── EXERCISE MATERIAL

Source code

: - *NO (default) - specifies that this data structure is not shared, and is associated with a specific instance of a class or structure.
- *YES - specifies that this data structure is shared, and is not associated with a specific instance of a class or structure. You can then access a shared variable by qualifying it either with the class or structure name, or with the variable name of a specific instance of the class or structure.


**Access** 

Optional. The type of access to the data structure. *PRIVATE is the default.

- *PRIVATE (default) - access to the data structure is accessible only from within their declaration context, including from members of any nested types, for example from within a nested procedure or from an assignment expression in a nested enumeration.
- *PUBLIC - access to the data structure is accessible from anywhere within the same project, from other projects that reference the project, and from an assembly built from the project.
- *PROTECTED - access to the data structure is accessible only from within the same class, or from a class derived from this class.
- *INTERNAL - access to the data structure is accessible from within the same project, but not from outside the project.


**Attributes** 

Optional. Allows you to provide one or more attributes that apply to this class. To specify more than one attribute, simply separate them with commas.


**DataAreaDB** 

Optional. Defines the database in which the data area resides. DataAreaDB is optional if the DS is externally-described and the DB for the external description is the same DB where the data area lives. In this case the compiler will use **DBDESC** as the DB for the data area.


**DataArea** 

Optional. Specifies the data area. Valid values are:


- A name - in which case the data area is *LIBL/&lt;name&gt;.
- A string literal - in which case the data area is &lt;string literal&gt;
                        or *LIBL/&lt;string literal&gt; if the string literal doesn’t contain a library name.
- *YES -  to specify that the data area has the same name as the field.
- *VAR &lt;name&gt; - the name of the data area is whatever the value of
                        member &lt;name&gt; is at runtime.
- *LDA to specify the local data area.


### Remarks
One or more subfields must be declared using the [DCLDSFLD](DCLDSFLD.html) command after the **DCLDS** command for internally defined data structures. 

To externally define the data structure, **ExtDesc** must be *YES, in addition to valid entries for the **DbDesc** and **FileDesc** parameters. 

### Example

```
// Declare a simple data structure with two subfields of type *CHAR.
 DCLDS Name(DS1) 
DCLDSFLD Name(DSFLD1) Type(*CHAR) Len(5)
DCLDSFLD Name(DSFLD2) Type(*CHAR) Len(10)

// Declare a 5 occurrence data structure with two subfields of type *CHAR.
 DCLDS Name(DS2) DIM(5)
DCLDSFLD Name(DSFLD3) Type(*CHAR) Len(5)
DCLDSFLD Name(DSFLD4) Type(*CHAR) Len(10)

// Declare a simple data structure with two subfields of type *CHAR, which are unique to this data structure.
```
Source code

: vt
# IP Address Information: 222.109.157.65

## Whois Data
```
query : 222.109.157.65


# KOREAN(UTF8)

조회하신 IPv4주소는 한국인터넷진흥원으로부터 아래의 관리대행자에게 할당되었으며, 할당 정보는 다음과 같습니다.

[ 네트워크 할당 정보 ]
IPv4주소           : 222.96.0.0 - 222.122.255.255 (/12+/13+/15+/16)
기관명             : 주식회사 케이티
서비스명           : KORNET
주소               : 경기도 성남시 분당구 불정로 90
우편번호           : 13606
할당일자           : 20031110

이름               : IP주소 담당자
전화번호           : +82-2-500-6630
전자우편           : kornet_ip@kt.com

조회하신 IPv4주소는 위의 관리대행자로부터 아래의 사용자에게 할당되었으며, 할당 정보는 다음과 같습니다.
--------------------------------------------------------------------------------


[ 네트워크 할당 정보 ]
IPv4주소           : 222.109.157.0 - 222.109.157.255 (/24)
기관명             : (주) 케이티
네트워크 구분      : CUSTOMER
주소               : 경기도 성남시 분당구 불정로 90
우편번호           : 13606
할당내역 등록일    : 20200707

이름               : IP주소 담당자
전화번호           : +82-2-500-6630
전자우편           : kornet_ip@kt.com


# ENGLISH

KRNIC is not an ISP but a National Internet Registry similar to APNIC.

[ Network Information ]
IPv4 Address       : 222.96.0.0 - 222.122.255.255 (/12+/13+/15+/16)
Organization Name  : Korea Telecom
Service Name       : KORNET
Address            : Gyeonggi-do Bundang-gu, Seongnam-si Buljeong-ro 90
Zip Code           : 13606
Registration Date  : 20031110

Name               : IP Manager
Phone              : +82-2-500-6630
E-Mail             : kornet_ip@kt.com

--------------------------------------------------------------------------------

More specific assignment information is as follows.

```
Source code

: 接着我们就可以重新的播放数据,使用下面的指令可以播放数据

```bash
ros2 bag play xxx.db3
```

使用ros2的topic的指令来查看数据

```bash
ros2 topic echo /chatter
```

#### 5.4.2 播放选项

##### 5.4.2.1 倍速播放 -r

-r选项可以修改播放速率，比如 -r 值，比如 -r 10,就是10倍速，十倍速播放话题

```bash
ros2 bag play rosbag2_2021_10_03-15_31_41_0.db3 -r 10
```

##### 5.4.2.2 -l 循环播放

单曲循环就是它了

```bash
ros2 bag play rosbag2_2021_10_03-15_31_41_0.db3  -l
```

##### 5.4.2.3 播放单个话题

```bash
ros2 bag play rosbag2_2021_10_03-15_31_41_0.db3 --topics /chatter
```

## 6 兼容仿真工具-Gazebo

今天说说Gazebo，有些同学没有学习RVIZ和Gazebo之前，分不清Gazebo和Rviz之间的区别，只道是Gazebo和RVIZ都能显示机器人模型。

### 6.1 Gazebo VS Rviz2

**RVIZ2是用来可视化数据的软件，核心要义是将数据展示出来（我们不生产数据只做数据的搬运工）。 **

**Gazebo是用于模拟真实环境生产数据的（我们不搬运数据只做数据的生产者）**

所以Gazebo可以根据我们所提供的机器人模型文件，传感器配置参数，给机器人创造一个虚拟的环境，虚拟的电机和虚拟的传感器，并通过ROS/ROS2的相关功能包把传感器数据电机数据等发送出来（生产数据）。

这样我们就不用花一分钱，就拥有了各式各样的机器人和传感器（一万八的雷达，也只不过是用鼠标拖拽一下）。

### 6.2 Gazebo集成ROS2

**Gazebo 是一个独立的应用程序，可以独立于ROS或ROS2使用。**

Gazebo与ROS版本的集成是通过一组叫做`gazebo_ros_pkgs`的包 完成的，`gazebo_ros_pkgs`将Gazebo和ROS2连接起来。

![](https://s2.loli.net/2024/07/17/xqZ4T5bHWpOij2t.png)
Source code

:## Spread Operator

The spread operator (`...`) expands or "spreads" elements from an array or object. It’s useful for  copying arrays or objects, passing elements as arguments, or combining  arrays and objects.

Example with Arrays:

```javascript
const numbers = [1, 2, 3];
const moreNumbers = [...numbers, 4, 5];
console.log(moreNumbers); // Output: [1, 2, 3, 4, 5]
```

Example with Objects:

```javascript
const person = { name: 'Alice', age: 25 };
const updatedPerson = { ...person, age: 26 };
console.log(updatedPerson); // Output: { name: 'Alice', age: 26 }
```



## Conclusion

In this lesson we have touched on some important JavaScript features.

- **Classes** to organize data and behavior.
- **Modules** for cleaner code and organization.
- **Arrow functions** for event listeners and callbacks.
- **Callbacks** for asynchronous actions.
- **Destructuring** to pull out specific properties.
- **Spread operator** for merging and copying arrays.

────

• [WHAT NEEDS TO BE DONE]: Stop after the line containing "- *NO (default)": print exactly the lines from the start of the entries above up to it, that line included.

• [TASK RESPONSE]:
Source code

: - *NO (default) - specifies that this data structure is not shared, and is associated with a specific instance of a class or structure.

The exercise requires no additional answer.